No Reino Unido, terra da locomotiva azul Thomas, o movimento para adequar a programação dos museus de transportes às crianças com autismo é antigo.
O Museu dos Transportes de Londres recentemente promoveu um evento que levou alunos do ensino médio ao departamento de planejamento de horários.
Claro que nem toda criança fascinada pelo trem Thomas é autista. O que distingue a condição é a intensidade.
Shirley Cohen, professora aposentada do Hunter College que ajudou a criar um programa das escolas de Nova York para crianças com autismo.
Ela descreveu em detalhes o episódio de uma criança aluna sua que se negava a realizar qualquer atividade em sala de aula a não ser que pudesse ficar numa mesa do trem Thomas.
Outro menino, cujo quarto estava todo decorado com o trem, nunca queria sair de lá.
"O que acontece é que ele se torna o foco central da vida deles", disse Cohen.

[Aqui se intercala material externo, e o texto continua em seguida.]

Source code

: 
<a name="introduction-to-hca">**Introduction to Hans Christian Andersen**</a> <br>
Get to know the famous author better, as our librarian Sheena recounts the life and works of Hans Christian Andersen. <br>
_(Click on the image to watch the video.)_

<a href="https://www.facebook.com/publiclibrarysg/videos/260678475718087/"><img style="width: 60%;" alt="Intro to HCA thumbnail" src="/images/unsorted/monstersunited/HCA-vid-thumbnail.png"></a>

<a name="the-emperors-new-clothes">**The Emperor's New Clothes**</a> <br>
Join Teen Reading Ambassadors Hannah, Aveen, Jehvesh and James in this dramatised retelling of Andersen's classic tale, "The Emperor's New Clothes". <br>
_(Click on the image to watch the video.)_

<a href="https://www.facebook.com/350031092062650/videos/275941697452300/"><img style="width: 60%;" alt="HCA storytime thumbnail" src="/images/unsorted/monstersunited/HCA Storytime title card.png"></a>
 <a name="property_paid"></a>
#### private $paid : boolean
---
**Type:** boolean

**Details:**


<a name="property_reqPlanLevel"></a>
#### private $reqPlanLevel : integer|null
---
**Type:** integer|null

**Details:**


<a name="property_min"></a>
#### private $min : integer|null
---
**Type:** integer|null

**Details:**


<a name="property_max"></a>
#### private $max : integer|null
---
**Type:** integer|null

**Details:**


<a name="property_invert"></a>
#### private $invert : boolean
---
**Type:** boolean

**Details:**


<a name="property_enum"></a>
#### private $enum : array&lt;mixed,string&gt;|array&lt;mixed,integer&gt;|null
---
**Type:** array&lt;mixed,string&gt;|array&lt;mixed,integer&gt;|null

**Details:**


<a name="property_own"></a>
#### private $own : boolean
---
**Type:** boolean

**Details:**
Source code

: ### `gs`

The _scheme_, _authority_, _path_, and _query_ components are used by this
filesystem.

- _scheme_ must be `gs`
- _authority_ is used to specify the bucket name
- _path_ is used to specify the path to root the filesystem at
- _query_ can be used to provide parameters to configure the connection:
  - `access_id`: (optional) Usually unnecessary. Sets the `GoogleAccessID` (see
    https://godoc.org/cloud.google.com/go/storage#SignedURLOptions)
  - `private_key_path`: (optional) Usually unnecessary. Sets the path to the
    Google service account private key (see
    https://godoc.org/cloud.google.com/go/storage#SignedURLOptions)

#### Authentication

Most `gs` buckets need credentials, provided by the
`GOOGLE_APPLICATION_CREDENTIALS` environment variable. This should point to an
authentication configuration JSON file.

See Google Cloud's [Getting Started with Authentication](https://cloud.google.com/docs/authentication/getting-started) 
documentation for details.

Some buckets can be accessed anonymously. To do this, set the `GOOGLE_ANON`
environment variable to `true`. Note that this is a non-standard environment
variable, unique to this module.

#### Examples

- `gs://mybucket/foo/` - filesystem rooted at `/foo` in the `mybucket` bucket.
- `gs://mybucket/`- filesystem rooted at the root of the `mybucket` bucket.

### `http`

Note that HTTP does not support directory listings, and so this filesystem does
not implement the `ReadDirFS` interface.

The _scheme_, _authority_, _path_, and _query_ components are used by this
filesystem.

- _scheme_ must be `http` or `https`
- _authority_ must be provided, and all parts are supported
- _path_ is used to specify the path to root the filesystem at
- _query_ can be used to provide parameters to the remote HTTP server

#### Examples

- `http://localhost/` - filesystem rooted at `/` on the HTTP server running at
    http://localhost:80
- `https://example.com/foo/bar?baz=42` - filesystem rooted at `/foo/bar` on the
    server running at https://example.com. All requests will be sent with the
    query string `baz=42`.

A capacidade de crianças com distúrbios do autismo em se lembrarem de detalhes pode ser surpreendente.
Lauren Hough, consultora do "Subway Sleuths", disse que, quando perguntava como chegar a qualquer lugar da cidade, alguns dos participantes sabiam dizer não só qual trem tomar, mas também o número exato de degraus em cada estação.
Alguns pesquisadores têm tentado aproveitar esta preocupação para ajudar no desenvolvimento de crianças com autismo.
Simon Baron Cohendirige o centro de pesquisas do autismo na Universidade de Cambridge.
Ele descobriu recentemente que, quando crianças pequenas com autismo passavam 15 minutos por dia assistindo desenhos animados de veículos com rostos humanos, sua capacidade de reconhecer emoções melhorava.
Dentro de um mês já era possível notar diferenças significativas no reconhecimento de sentimentos e emoções alheias. Um dos maiores desafios do autismo é justamente se conectar ao mundo externo.
"As crianças com autismo tratam os trens em movimento, especialmente aqueles que têm movimentos limitados, como se só seguir os trilhos fosse uma recompensa natural", afirmou ele.
"Isso chama a atenção deles. Uma vez que você consegue a atenção da criança, você pode ensinar muitos tipos de coisas."
Boehm disse que, quando leva os filhos no metrô, e certos modelos de trens entram na estação, "eles aplaudem como se estivessem em um torneio de golfe".